**SUPPLIED PASSAGE**
====================

Destructuring code generator — The Code tab generates a JavaScript destructuring assignment from any object’s top-level keys, saving you from typing them out manually.
TypeScript interface generator — Infers TypeScript type declarations from the object structure, including nested objects, arrays, primitives, null, and undefined. A quick starting point for hand-writing typed interfaces from real data.
Supported Input Formats
The tool accepts two input formats:
-
JSON — Any valid JSON value: objects
{}, arrays[], strings, numbers, booleans, ornull. Parsed using the standardJSON.parse(). -
JavaScript object literals — Objects with unquoted keys, single-quoted strings, trailing commas, comments,
undefinedvalues, and function expressions. Evaluated safely in the browser using theFunctionconstructor.
Examples of valid JavaScript object literal input:
{
name: 'Alice',
scores: [10, 20, 30],
active: true,
role: undefined,
greet: function() { return 'hello'; }
}
How to Read the Tree View
Each row in the tree represents one property:
- Key (blue) — The property name or array index
- Type badge — Color-coded label showing the value’s runtime type
- Value preview — Shown for primitives; object/array nodes show property count instead
- Expand/collapse toggle — Click
▶or▼to show or hide nested properties - Copy path — Hover over any row to reveal the “Copy path” button
The root node (root) represents the entire input value. The first level below it shows the top-level properties.

====================

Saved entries
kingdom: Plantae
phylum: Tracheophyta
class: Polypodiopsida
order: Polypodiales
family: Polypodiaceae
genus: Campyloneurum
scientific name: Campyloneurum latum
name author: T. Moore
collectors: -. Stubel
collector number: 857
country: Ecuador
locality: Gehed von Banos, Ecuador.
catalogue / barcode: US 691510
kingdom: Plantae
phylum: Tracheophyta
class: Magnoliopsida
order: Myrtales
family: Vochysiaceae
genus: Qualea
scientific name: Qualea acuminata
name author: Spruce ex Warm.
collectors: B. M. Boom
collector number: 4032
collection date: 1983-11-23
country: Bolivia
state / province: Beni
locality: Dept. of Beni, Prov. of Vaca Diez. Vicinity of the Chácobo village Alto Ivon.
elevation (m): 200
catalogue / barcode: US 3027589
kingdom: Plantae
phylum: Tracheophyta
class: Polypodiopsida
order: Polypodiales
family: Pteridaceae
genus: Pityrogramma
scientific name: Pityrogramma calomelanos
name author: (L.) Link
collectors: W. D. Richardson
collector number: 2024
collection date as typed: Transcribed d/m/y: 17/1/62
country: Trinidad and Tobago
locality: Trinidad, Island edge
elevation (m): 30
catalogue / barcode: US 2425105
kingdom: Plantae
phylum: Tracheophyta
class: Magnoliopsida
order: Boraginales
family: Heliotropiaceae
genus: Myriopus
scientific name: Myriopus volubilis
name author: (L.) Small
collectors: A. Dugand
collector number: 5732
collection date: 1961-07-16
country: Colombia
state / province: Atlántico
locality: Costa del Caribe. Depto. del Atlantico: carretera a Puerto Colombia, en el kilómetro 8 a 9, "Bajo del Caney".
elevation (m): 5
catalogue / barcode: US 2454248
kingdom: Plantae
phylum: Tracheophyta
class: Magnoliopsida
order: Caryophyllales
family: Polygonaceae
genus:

====================

**YOUR OBJECTIVE**
Write what follows in the guide to the JSON and JavaScript object viewer, picking up after its last sentence.

**OUTPUT FOR THIS EXERCISE**
Dot-Notation Path Format
Paths use standard JavaScript member access notation:
- Simple key:
user.name - Nested key:
user.address.city - Array index:
user.scores[0] - Key with special characters:
user["first-name"]
These paths can be used directly in:
lodash.get(obj, 'user.address.city')- JSONPath queries:
$.user.address.city - TypeScript optional chaining:
obj?.user?.address?.city
TypeScript Interface Generation
The Code tab generates a TypeScript interface inferred from the object’s shape. Types are mapped as follows:
| JavaScript type | TypeScript type |
|---|---|
string | string |
number | number |
boolean | boolean |
null | null |
undefined | undefined |
object | Nested interface block |
array | Element type [] |
function | (...args: unknown[]) => unknown |
The generated interface is a structural starting point. Review it before use — real APIs often require optional (?) properties and union types that can’t be inferred from a single sample.
Common Use Cases
- Debugging API responses — Quickly see the shape of a JSON payload without logging individual fields
- Writing TypeScript types — Generate a structural interface to refine by hand
- Building JSONPath expressions — Copy the exact path to any property
- Code review — Understand an unfamiliar object passed through a function
- Teaching JavaScript data structures — Visualize how nesting and prototypes work
- Exploring configuration objects — Navigate deeply nested config files or package.json
Privacy
All processing happens entirely in your browser. No data is sent to any server. Your JavaScript objects and JSON are never transmitted or stored.
Frequently Asked Questions
Can I paste a JavaScript object literal with unquoted keys?
Yes. The tool tries JSON.parse() first, then falls back to evaluating the input as a JavaScript expression using the Function constructor. Unquoted keys, single-quoted strings, trailing commas, undefined, and function expressions all work.
What is the maximum nesting depth?
The tool processes up to 20 levels of nesting. Nodes beyond that depth are shown as [max depth reached] to prevent performance issues with circular or extremely deep structures.
Can I explore arrays at the root level?
Yes. Paste a JSON array like [1, 2, {"key": "value"}] and the tree will show each array element as an indexed node ([0], [1], [2]).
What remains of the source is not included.